Un coup de D jamais n'abolira le hasard. Le D dans la collection du Frac Île-de-France
Un coup de dés jamais n'abolira le hasard, Stéphane Mallarmé (1897). Pour l'exposition "D" du Frac Île-de-France, au château de Rentilly, c'est un autre hasard, pas si éloigné de la poétique mallarméenne qui fut convoqué. Sans doute que le tirage au sort (via un plugin sur son site Internet) dans le choix d'une lettre de l’alphabet, déterminant le choix des artistes présentés, aurait séduit l'avant-gardiste "prince des poètes", adepte de l'analogie et de la suggestion, dans un jeu de correspondances, à travers images et sensations ! Mais, si l'on y songe, n'est-ce pas la démarche d'un commissaire d'exposition d'art contemporain lorsqu'il place une œuvre à côté d'une autre !
Marc Desgrandchamps, Sans titre, 1990. Huile sur toile. 195 x 130 cm. © ADAGP, Paris, 2019. Collection Frac Île-de-France.
"D" fut le gagnant. Tous les artistes dont le nom commence par D, présents dans ce Fonds francilien, sont exposés, avec toutes leurs œuvres. Soit 34 artistes ou binômes et 123 œuvres, dans le spectre large, de la peinture à l'installation, de la sculpture de verre Fenouil prudent d'Erik Dietman (1993-1997) à la vidéo Animate V de Simon Dybbroe Møller (2012).
Ce principe prédéterminé et arbitraire, ne laissant aucune place au choix subjectif du commissaire Xavier Franceschi, également directeur du Frac, fut l'objet du précédent "L", à l'automne 2018 à Rentilly. L'approche est celle d'une exposition conçue sous le spectre de ce protocole rigoureux, à l'opposé de la classique sélection des œuvres confortant le discours du commissaire sur un thème.
Philippe Decrauzat, The Way Out is to permutate, 2006. Acrylique sur toile. 210 x 210 cm. © Philippe Decrauzat. Collection Frac Île-de-France.

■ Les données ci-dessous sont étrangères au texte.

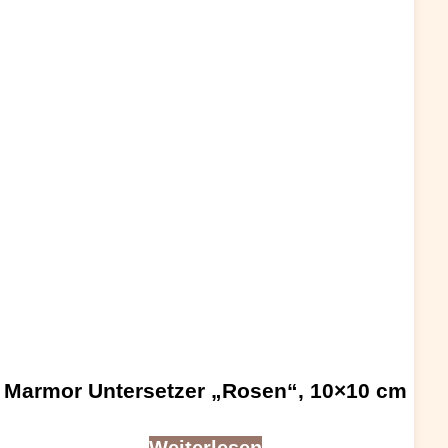
Marmor Untersetzer „Rosen“, 10×10 cm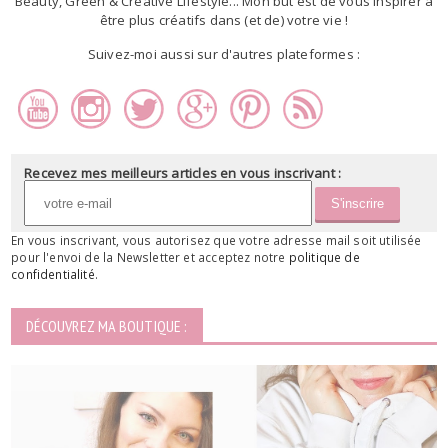
Beauty, Green & Creative Lifestyle... Mon but est de vous inspirer à
être plus créatifs dans (et de) votre vie !
Suivez-moi aussi sur d'autres plateformes :
Recevez mes meilleurs articles en vous inscrivant :
En vous inscrivant, vous autorisez que votre adresse mail soit utilisée
pour l'envoi de la Newsletter et acceptez notre
politique de
confidentialité
.
DÉCOUVREZ MA BOUTIQUE :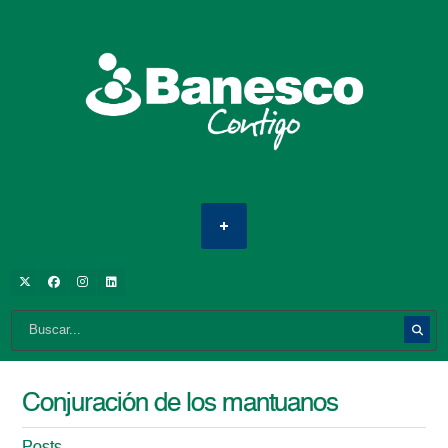
Conjuración de los mantuanos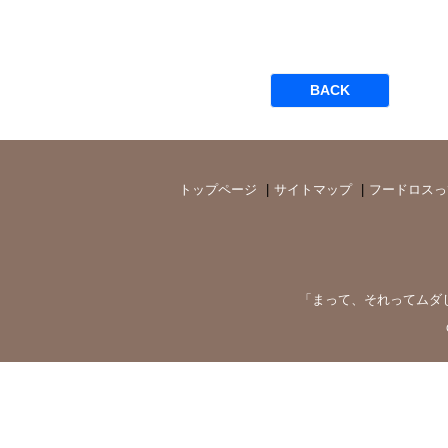
BACK
トップページ
サイトマップ
フードロスっ
「まって、それってムダ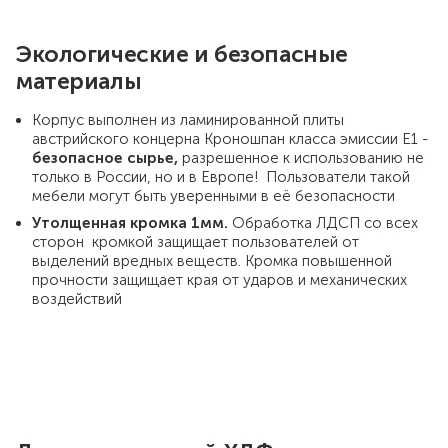
Экологические и безопасные
материалы
Корпус выполнен из ламинированной плиты
австрийского концерна Кроношпан класса эмиссии Е1 -
безопасное сырье,
разрешенное к использованию не
только в России, но и в Европе! Пользователи такой
мебели могут быть уверенными в её безопасности
Утолщенная кромка 1мм.
Обработка ЛДСП со всех
сторон кромкой защищает пользователей от
выделений вредных веществ. Кромка повышенной
прочности защищает края от ударов и механических
воздействий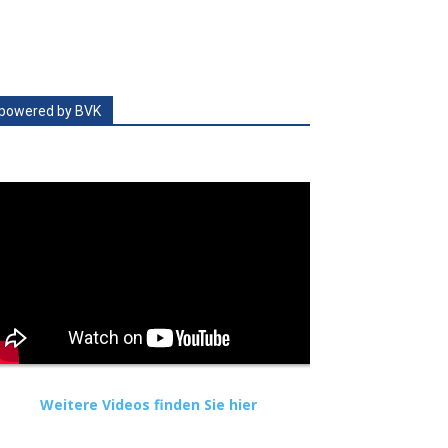
powered by BVK
Weitere Videos finden Sie hier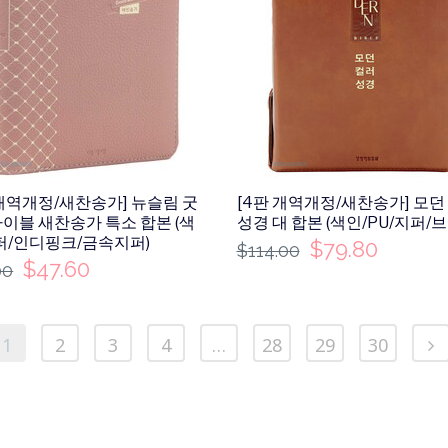
 개역개정/새찬송가] 뉴슬림 굿
[4판 개역개정/새찬송가] 모던
이블 새찬송가 특소 합본 (색
성경 대 합본 (색인/PU/지퍼/
퍼/인디핑크/금속지퍼)
$
79.80
$
114.00
$
47.60
00
1
2
3
4
…
28
29
30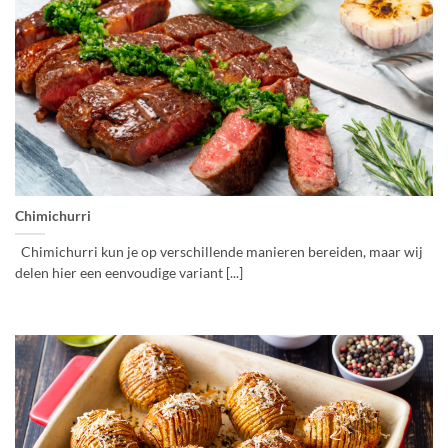
Chimichurri
Chimichurri kun je op verschillende manieren bereiden, maar wij
delen hier een eenvoudige variant [...]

Au gré des acquisitions, choix des différents directeurs de ce Fonds régional d'art contemporain, adeptes de la radicalité extrême, de l'intervention ou de la peinture, une image très large de la création de l'art en France est présentée. Certains artistes ne figurent que par un achat tel Plein ocre d'Olivier Debré (1920-1999), peintre de l’abstraction gestuelle dans ses toiles de la nature et du paysage ou Philippe Decrauzat The Way Out is to permutate (2006) revisitant le champ de l’abstraction dans un répertoire de formes minimales et géométriques, réinvestissant l’art optique et cinétique pour en élargir les différentes perspectives. D'autres plus "chanceux", eurent droit à de nombreux achats. Tel Stéphane Dafflon - AST 292 (2017) - avec sa peinture abstraite créée à l’écran puis transposée de l’ordinateur à la toile. Sa démarche joue également des références aux mouvements art concret, abstraction géométrique, Op’Art. Ou Marc Desgrandchamps - Sans titre, 1996 - figuratif de l’espace indéfini dans des références à la peinture classique d’histoire.
Erik Dietman, Fenouil prudent, 1993-1997 © Adagp, Paris, 2019. Collection Frac Île-de France.

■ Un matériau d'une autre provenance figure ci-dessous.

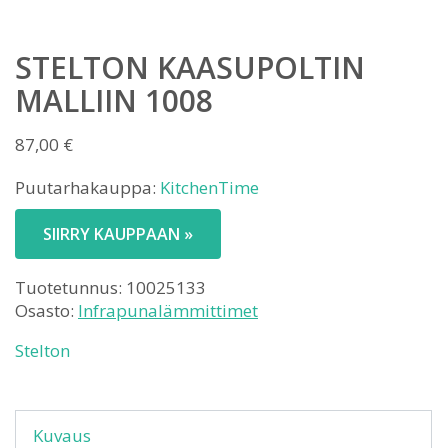
STELTON KAASUPOLTIN
MALLIIN 1008
87,00
€
Puutarhakauppa:
KitchenTime
SIIRRY KAUPPAAN »
Tuotetunnus:
10025133
Osasto:
Infrapunalämmittimet
Stelton
Kuvaus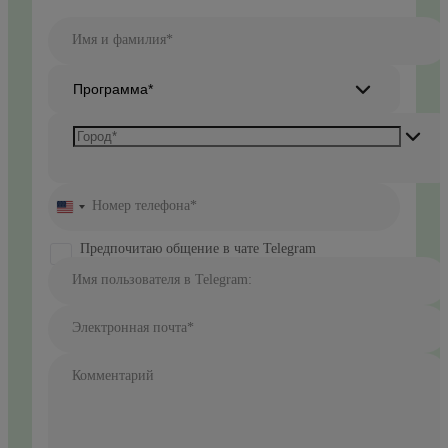
Имя и фамилия*
Программа*
Номер телефона*
United
States
+1
Предпочитаю общение в чате Telegram
Имя пользователя в Telegram:
Электронная почта*
Комментарий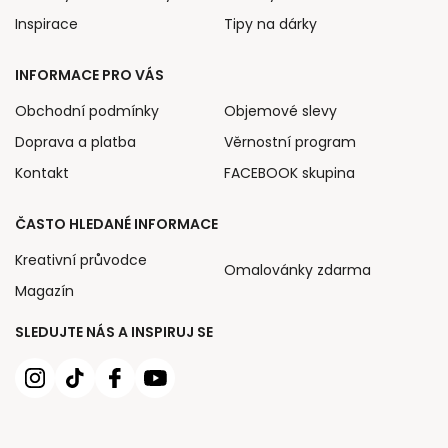
Inspirace
Tipy na dárky
INFORMACE PRO VÁS
Obchodní podmínky
Objemové slevy
Doprava a platba
Věrnostní program
Kontakt
FACEBOOK skupina
ČASTO HLEDANÉ INFORMACE
Kreativní průvodce
Omalovánky zdarma
Magazín
SLEDUJTE NÁS A INSPIRUJ SE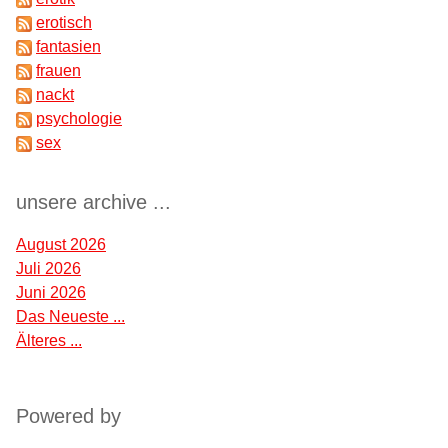
erotisch
fantasien
frauen
nackt
psychologie
sex
unsere archive ...
August 2026
Juli 2026
Juni 2026
Das Neueste ...
Älteres ...
Powered by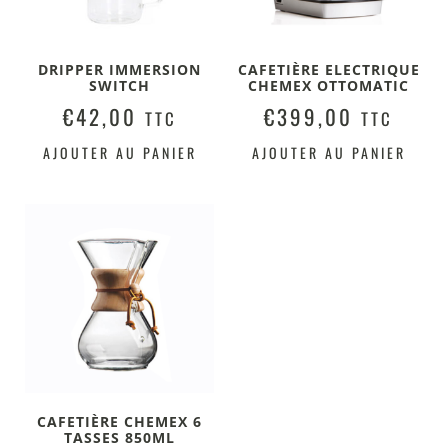
DRIPPER IMMERSION
CAFETIÈRE ELECTRIQUE
SWITCH
CHEMEX OTTOMATIC
€
42,00
€
399,00
TTC
TTC
AJOUTER AU PANIER
AJOUTER AU PANIER
CAFETIÈRE CHEMEX 6
TASSES 850ML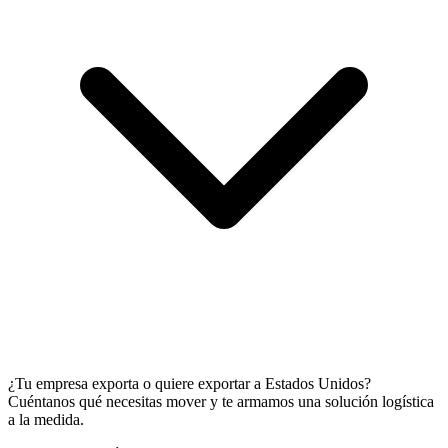
¿Tu empresa exporta o quiere exportar a Estados Unidos?
Cuéntanos qué necesitas mover y te armamos una solución logística
a la medida.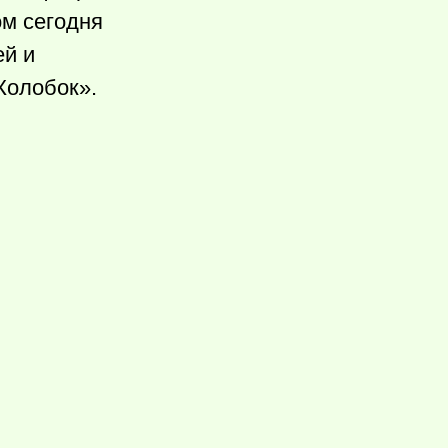
ом сегодня
ей и
Колобок».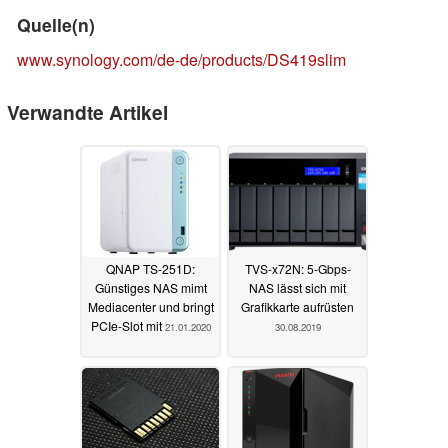
Quelle(n)
www.synology.com/de-de/products/DS419slim
Verwandte Artikel
QNAP TS-251D:
TVS-x72N: 5-Gbps-
Günstiges NAS mimt
NAS lässt sich mit
Mediacenter und bringt
Grafikkarte aufrüsten
PCIe-Slot mit
21.01.2020
30.08.2019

Parmi les duo d'artistes, les belges Jos de Gruyter & Harald Thys réalisent des vidéos, des performances, des installations et des photographies dans lesquelles ils mettent en scène des personnages décalés, dans ce qui semble être leur quotidien, dans un univers fictionnel aux faux airs de réalité, entre cauchemar et caricature. Ten Weyngaert (2007) reprend le nom d’un centre communautaire implanté dans la banlieue de Bruxelles dans les années 1980, proposant un espace de vie utopique réunissant des individus autour d’activités artistiques et culturelles.
Vue de l'exposition D, Frac Île-de-France, Le Château, 2019 Photo : Martin Argyroglo.
Gilles Kraemer
D œuvres de la collection du Frac Île-de-France
Frac Île-de-France, le château - Parc culturel de Rentilly - Michel Chartier
77600 Bussy-Saint-Martin
20 septembre - 22 décembre 2019
ce texte a été publié dans la revue Artaïs, n°23, octobre-décembre 2019.